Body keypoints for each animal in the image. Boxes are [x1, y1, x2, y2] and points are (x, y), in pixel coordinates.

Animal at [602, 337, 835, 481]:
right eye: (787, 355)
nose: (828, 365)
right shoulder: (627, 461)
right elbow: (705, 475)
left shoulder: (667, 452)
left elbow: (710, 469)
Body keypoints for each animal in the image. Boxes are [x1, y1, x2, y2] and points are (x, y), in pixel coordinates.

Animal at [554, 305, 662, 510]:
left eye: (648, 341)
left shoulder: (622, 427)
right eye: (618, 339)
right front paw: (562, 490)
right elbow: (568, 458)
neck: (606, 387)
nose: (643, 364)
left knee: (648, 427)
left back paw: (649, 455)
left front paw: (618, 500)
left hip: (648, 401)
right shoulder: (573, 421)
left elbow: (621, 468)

★ ★ ★ ★ ★

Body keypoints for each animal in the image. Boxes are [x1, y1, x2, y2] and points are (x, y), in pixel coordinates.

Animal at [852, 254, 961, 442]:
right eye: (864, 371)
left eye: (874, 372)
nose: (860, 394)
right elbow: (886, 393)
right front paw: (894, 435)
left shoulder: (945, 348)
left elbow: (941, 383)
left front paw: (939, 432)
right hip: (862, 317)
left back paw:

★ ★ ★ ★ ★

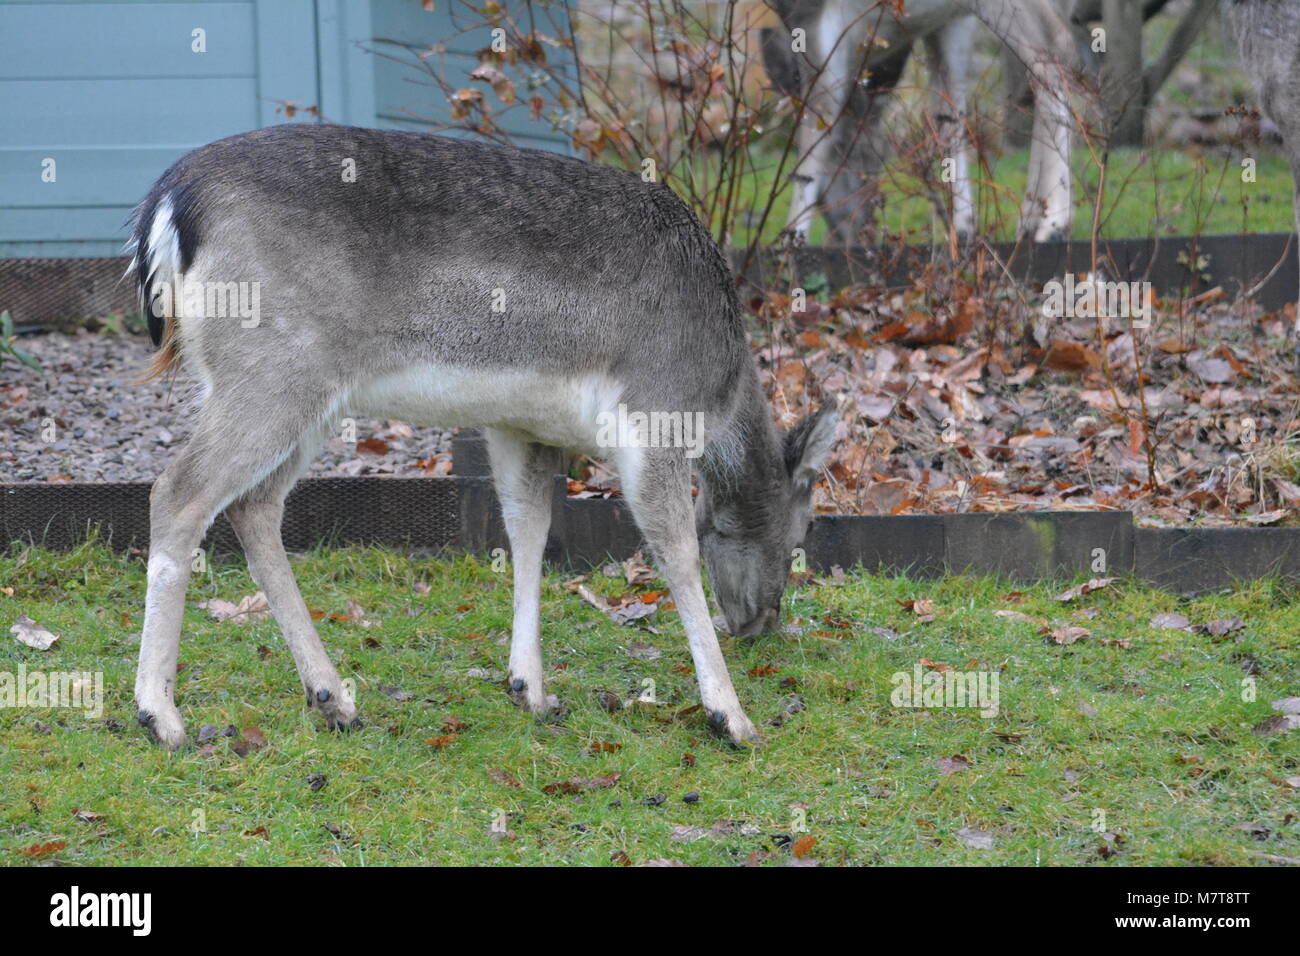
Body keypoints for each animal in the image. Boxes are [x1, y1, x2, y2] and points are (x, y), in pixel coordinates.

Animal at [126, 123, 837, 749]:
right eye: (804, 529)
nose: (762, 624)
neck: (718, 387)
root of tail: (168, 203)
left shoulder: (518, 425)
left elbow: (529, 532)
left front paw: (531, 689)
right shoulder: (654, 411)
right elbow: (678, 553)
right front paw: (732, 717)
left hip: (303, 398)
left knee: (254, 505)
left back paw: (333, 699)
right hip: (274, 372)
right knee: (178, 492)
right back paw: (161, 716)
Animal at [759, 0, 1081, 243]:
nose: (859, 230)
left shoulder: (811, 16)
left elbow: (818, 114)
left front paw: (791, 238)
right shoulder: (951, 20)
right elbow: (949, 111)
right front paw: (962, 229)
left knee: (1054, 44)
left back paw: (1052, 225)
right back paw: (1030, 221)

★ ★ ★ ★ ★

[EXERCISE BRIEF] The string "knee" appears on some lines of the data; count those lines and report only how many there are.

[PROBLEM SOLUTION] 4